FWIW, the comments I saw on FB from female EMS personnel were mostly negative.


----------



## Seirende (Feb 19, 2019)

mgr22 said:


> FWIW, the comments I saw on FB from female EMS personnel were mostly negative.



As a former female EMS provider, the more I think about it the more insulted I feel.


----------



## mgr22 (Feb 19, 2019)

Seirende said:


> As a former female EMS provider, the more I think about it the more insulted I feel.



That's pretty much how my wife, a former EMT, feels -- except that pink is her favorite color.


----------



## Carlos Danger (Feb 19, 2019)

I mean, its clearly not intended to be insulting.

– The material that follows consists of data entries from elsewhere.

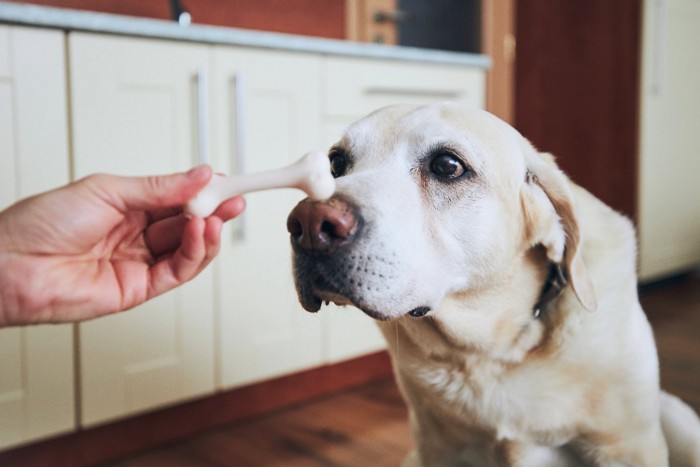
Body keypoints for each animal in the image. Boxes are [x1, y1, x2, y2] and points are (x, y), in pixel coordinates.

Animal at [286, 103, 700, 467]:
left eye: (447, 166)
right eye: (336, 163)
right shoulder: (437, 448)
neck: (491, 352)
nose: (309, 225)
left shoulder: (627, 447)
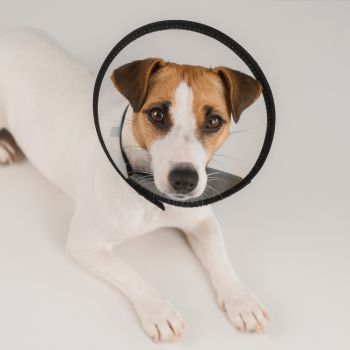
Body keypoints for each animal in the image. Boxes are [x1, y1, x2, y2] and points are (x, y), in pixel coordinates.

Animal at [0, 29, 270, 342]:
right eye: (157, 114)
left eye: (214, 121)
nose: (184, 180)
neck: (151, 195)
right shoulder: (85, 245)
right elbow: (132, 274)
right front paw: (159, 311)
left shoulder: (202, 223)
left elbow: (221, 261)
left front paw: (242, 301)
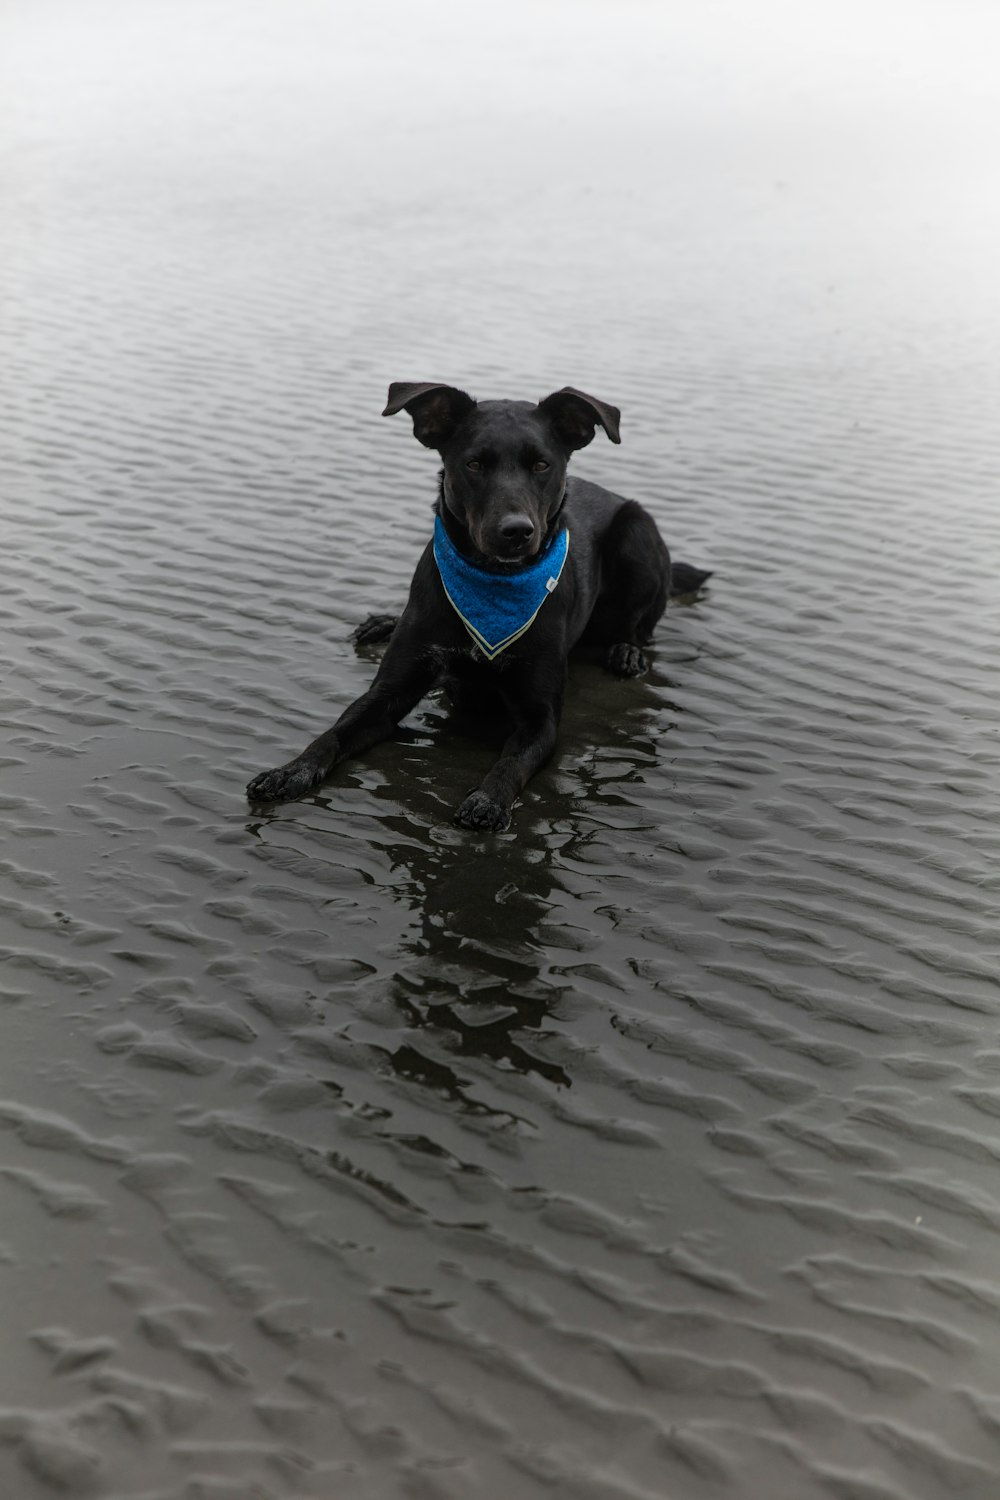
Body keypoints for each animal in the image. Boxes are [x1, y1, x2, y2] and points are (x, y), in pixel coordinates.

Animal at [245, 384, 707, 834]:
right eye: (474, 464)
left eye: (542, 465)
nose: (516, 531)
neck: (491, 586)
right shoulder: (388, 693)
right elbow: (334, 733)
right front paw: (291, 770)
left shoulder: (540, 719)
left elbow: (511, 764)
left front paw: (488, 800)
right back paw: (385, 623)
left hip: (637, 531)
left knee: (639, 627)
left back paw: (626, 651)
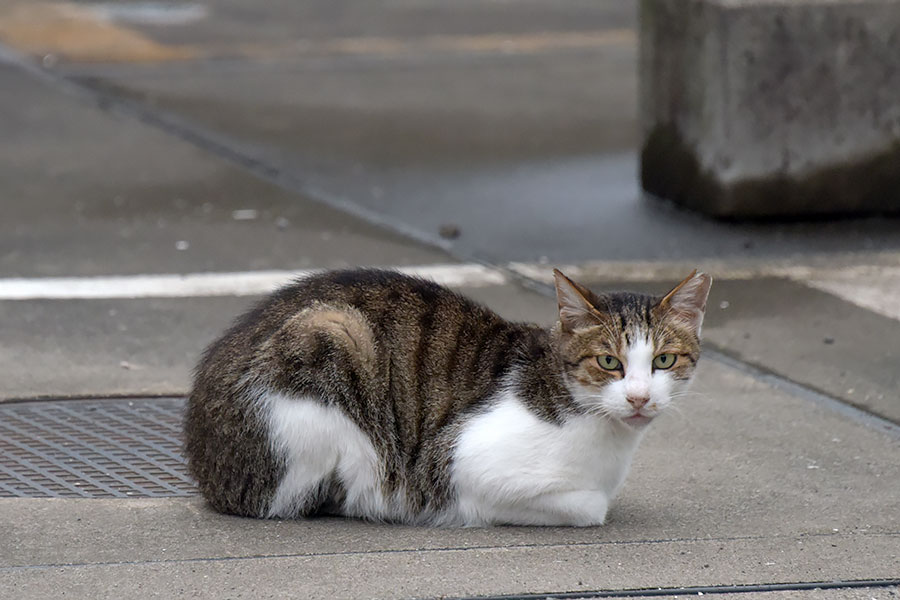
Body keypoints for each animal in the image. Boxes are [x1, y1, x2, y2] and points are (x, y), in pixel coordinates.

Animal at [185, 268, 712, 524]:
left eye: (664, 361)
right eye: (608, 362)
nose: (640, 398)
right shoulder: (458, 459)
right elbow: (589, 508)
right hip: (329, 333)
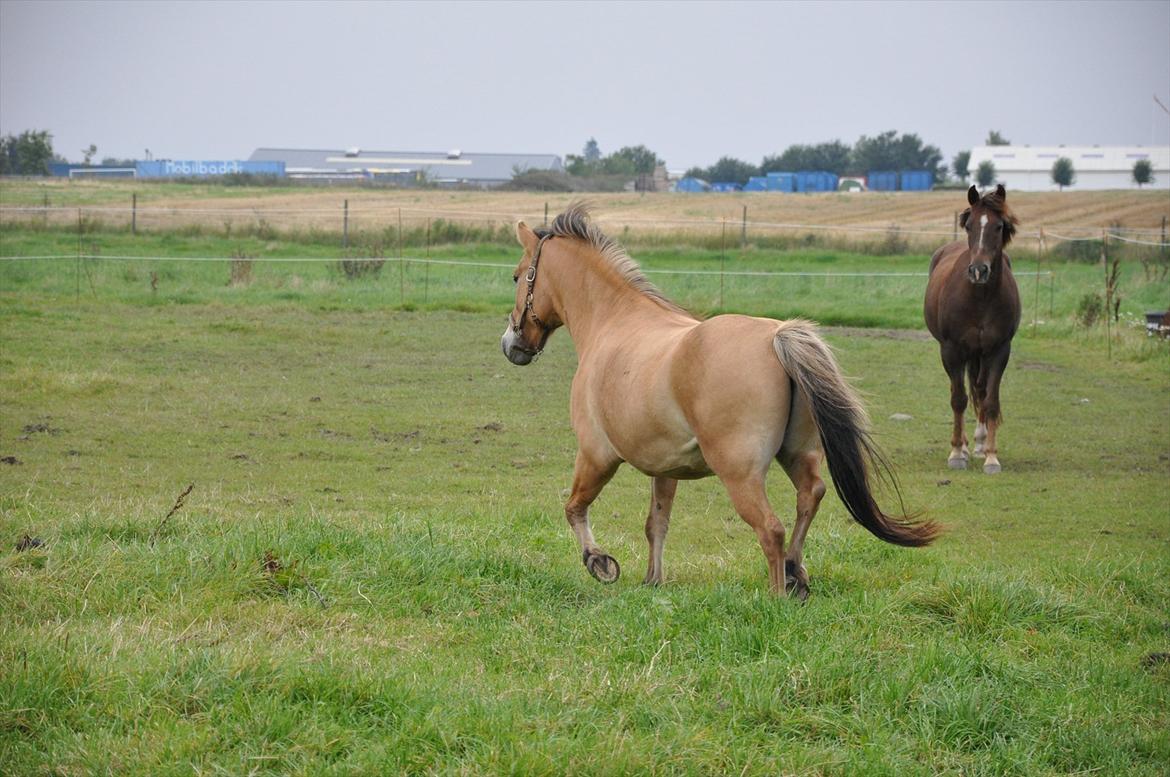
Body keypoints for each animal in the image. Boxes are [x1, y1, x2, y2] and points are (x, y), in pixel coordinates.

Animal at [498, 203, 935, 596]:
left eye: (518, 276)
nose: (510, 345)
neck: (613, 322)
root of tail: (777, 338)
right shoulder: (665, 468)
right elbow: (656, 523)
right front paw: (653, 581)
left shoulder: (596, 454)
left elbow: (574, 507)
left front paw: (599, 563)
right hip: (797, 455)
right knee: (809, 497)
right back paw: (796, 574)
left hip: (740, 474)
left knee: (771, 529)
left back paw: (778, 597)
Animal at [926, 184, 1020, 472]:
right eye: (969, 226)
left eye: (999, 226)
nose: (979, 270)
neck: (980, 298)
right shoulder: (952, 350)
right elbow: (958, 399)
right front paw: (957, 453)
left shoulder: (999, 351)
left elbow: (990, 400)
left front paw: (991, 455)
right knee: (962, 392)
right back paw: (967, 446)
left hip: (980, 354)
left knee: (978, 389)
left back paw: (978, 444)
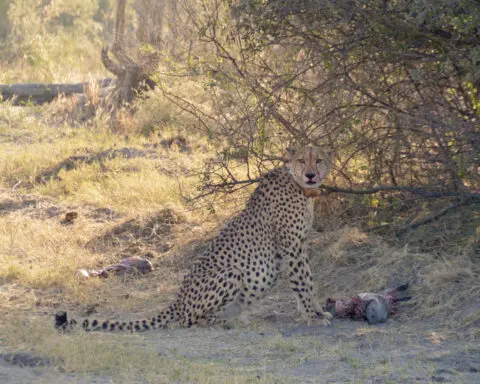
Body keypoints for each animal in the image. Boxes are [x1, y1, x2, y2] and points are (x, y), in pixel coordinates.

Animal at [55, 146, 334, 332]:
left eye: (318, 160)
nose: (311, 174)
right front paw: (314, 315)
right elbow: (303, 282)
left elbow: (306, 282)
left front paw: (314, 311)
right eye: (302, 160)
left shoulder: (298, 246)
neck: (298, 185)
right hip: (231, 272)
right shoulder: (291, 246)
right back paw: (230, 320)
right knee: (190, 321)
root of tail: (177, 301)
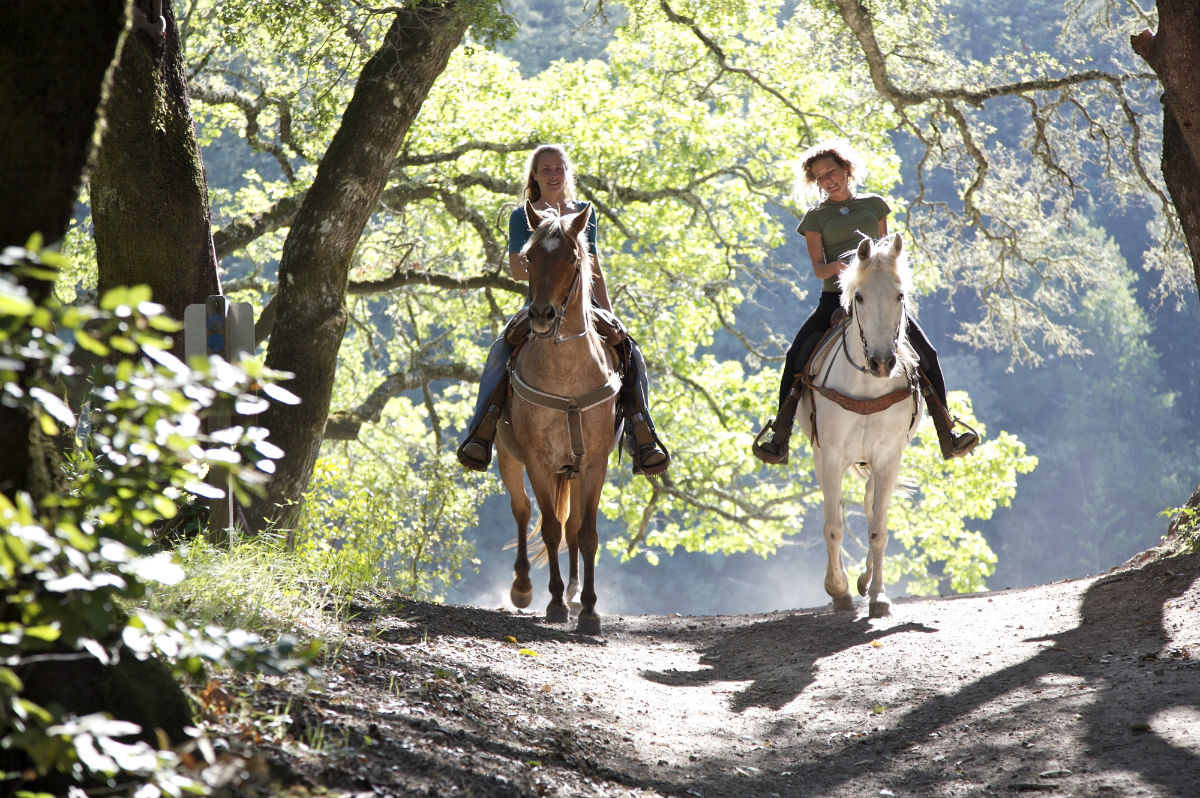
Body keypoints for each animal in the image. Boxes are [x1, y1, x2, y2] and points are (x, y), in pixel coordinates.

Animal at [492, 199, 619, 633]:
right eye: (529, 257)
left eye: (573, 257)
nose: (543, 316)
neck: (567, 380)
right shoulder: (538, 461)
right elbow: (548, 527)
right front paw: (554, 603)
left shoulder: (594, 463)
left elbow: (588, 533)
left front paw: (590, 609)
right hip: (508, 458)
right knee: (522, 510)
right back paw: (523, 587)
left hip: (573, 470)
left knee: (574, 527)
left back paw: (576, 596)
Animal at [801, 234, 921, 619]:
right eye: (860, 297)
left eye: (899, 295)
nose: (882, 363)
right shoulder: (829, 456)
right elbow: (833, 527)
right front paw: (837, 590)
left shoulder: (888, 459)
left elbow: (878, 529)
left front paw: (879, 596)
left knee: (869, 507)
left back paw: (866, 581)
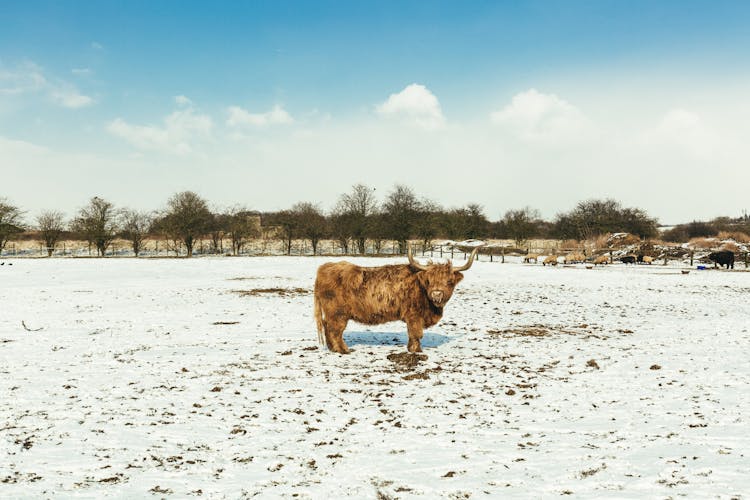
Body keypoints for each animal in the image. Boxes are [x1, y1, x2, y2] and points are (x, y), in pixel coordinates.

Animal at [312, 244, 482, 354]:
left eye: (449, 282)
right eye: (429, 281)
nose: (436, 294)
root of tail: (324, 268)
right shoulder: (414, 315)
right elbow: (416, 333)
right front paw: (416, 351)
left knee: (328, 327)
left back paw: (333, 349)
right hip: (338, 313)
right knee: (335, 330)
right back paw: (343, 350)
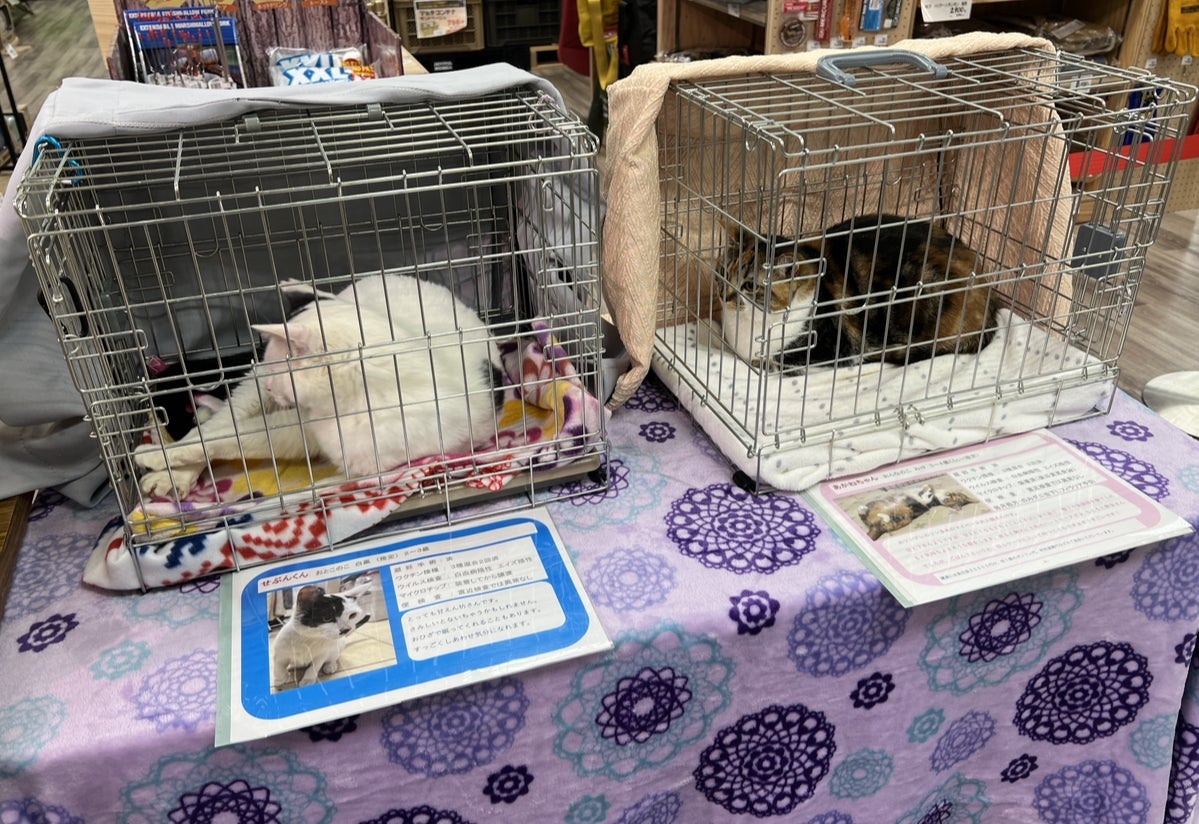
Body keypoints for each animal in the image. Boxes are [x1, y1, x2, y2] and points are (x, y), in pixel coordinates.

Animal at [134, 274, 502, 498]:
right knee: (222, 423)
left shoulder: (359, 464)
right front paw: (158, 457)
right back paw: (170, 474)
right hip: (251, 389)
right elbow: (230, 438)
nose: (271, 387)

But it is pretty silly overall, IMO…..and more importantly, probably more of a virtue signal than a sincere expression of appreciation to female EMT's. But that's just my anti-PC cynicism showing.


----------



## E tank (Feb 19, 2019)

Seirende said:


> As a former female EMS provider, the more I think about it the more insulted I feel.



So, you don't work in EMS anymore...right?


----------



## Seirende (Feb 19, 2019)

E tank said:


> So, you don't work in EMS anymore...right?



No, I'm in nursing school right now.


----------



## Martyn (Mar 28, 2019)

This ambulance has been this color for years...the crews nickname it 'Pinky'


----------



## CCCSD (Mar 28, 2019)

So much for Hi Viz...


----------